> [Stored items]:

################

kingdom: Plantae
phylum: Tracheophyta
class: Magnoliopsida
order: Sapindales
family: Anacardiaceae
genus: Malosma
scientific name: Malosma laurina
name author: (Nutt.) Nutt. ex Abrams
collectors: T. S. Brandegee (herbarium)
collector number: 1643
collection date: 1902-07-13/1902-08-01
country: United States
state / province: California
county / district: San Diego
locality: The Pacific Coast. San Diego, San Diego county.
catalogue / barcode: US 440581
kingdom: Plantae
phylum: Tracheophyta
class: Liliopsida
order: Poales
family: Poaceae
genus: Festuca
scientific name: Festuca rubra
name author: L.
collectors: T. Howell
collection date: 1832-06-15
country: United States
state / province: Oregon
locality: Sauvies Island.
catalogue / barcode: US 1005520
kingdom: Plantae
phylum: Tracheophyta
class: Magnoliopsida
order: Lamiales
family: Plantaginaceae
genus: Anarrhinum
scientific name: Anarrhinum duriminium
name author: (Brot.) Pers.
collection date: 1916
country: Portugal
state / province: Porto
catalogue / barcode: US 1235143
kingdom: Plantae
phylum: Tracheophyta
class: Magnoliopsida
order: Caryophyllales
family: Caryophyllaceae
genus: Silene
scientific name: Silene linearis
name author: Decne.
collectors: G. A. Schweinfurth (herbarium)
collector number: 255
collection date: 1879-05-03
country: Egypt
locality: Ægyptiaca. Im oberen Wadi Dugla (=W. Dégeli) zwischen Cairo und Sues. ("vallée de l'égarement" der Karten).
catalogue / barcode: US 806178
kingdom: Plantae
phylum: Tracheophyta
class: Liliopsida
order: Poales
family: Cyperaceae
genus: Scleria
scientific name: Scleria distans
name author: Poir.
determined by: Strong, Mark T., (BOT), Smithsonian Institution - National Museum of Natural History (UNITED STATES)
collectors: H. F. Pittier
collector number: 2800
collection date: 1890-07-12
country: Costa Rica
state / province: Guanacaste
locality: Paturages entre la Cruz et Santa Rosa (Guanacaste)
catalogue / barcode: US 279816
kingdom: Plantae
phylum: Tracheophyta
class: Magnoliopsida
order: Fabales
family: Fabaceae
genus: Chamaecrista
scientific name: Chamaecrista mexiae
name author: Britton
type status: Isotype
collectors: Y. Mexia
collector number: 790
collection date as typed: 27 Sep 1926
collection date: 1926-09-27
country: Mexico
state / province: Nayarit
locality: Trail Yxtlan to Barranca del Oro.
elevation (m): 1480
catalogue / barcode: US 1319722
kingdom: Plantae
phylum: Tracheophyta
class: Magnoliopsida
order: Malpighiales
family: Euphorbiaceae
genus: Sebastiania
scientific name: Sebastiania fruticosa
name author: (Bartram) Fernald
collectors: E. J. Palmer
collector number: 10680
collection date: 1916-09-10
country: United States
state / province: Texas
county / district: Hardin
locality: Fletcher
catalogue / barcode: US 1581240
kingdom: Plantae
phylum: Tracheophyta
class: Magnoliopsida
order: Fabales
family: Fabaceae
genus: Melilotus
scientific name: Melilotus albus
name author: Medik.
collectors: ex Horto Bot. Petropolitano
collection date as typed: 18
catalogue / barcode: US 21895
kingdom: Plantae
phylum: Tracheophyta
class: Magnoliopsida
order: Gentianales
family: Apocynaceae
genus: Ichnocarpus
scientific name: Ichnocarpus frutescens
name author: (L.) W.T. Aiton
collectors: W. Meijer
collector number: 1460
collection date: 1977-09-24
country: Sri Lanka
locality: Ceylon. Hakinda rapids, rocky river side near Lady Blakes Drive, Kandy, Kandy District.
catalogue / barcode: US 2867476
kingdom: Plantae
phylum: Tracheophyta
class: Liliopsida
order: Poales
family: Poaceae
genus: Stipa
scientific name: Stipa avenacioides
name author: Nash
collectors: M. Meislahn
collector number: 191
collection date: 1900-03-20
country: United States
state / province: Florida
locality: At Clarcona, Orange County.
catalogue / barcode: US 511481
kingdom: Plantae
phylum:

################

> [What you are asked to do]: Echo the lines above word for word.

> [Response to the task]:
kingdom: Plantae
phylum: Tracheophyta
class: Magnoliopsida
order: Sapindales
family: Anacardiaceae
genus: Malosma
scientific name: Malosma laurina
name author: (Nutt.) Nutt. ex Abrams
collectors: T. S. Brandegee (herbarium)
collector number: 1643
collection date: 1902-07-13/1902-08-01
country: United States
state / province: California
county / district: San Diego
locality: The Pacific Coast. San Diego, San Diego county.
catalogue / barcode: US 440581
kingdom: Plantae
phylum: Tracheophyta
class: Liliopsida
order: Poales
family: Poaceae
genus: Festuca
scientific name: Festuca rubra
name author: L.
collectors: T. Howell
collection date: 1832-06-15
country: United States
state / province: Oregon
locality: Sauvies Island.
catalogue / barcode: US 1005520
kingdom: Plantae
phylum: Tracheophyta
class: Magnoliopsida
order: Lamiales
family: Plantaginaceae
genus: Anarrhinum
scientific name: Anarrhinum duriminium
name author: (Brot.) Pers.
collection date: 1916
country: Portugal
state / province: Porto
catalogue / barcode: US 1235143
kingdom: Plantae
phylum: Tracheophyta
class: Magnoliopsida
order: Caryophyllales
family: Caryophyllaceae
genus: Silene
scientific name: Silene linearis
name author: Decne.
collectors: G. A. Schweinfurth (herbarium)
collector number: 255
collection date: 1879-05-03
country: Egypt
locality: Ægyptiaca. Im oberen Wadi Dugla (=W. Dégeli) zwischen Cairo und Sues. ("vallée de l'égarement" der Karten).
catalogue / barcode: US 806178
kingdom: Plantae
phylum: Tracheophyta
class: Liliopsida
order: Poales
family: Cyperaceae
genus: Scleria
scientific name: Scleria distans
name author: Poir.
determined by: Strong, Mark T., (BOT), Smithsonian Institution - National Museum of Natural History (UNITED STATES)
collectors: H. F. Pittier
collector number: 2800
collection date: 1890-07-12
country: Costa Rica
state / province: Guanacaste
locality: Paturages entre la Cruz et Santa Rosa (Guanacaste)
catalogue / barcode: US 279816
kingdom: Plantae
phylum: Tracheophyta
class: Magnoliopsida
order: Fabales
family: Fabaceae
genus: Chamaecrista
scientific name: Chamaecrista mexiae
name author: Britton
type status: Isotype
collectors: Y. Mexia
collector number: 790
collection date as typed: 27 Sep 1926
collection date: 1926-09-27
country: Mexico
state / province: Nayarit
locality: Trail Yxtlan to Barranca del Oro.
elevation (m): 1480
catalogue / barcode: US 1319722
kingdom: Plantae
phylum: Tracheophyta
class: Magnoliopsida
order: Malpighiales
family: Euphorbiaceae
genus: Sebastiania
scientific name: Sebastiania fruticosa
name author: (Bartram) Fernald
collectors: E. J. Palmer
collector number: 10680
collection date: 1916-09-10
country: United States
state / province: Texas
county / district: Hardin
locality: Fletcher
catalogue / barcode: US 1581240
kingdom: Plantae
phylum: Tracheophyta
class: Magnoliopsida
order: Fabales
family: Fabaceae
genus: Melilotus
scientific name: Melilotus albus
name author: Medik.
collectors: ex Horto Bot. Petropolitano
collection date as typed: 18
catalogue / barcode: US 21895
kingdom: Plantae
phylum: Tracheophyta
class: Magnoliopsida
order: Gentianales
family: Apocynaceae
genus: Ichnocarpus
scientific name: Ichnocarpus frutescens
name author: (L.) W.T. Aiton
collectors: W. Meijer
collector number: 1460
collection date: 1977-09-24
country: Sri Lanka
locality: Ceylon. Hakinda rapids, rocky river side near Lady Blakes Drive, Kandy, Kandy District.
catalogue / barcode: US 2867476
kingdom: Plantae
phylum: Tracheophyta
class: Liliopsida
order: Poales
family: Poaceae
genus: Stipa
scientific name: Stipa avenacioides
name author: Nash
collectors: M. Meislahn
collector number: 191
collection date: 1900-03-20
country: United States
state / province: Florida
locality: At Clarcona, Orange County.
catalogue / barcode: US 511481
kingdom: Plantae
phylum:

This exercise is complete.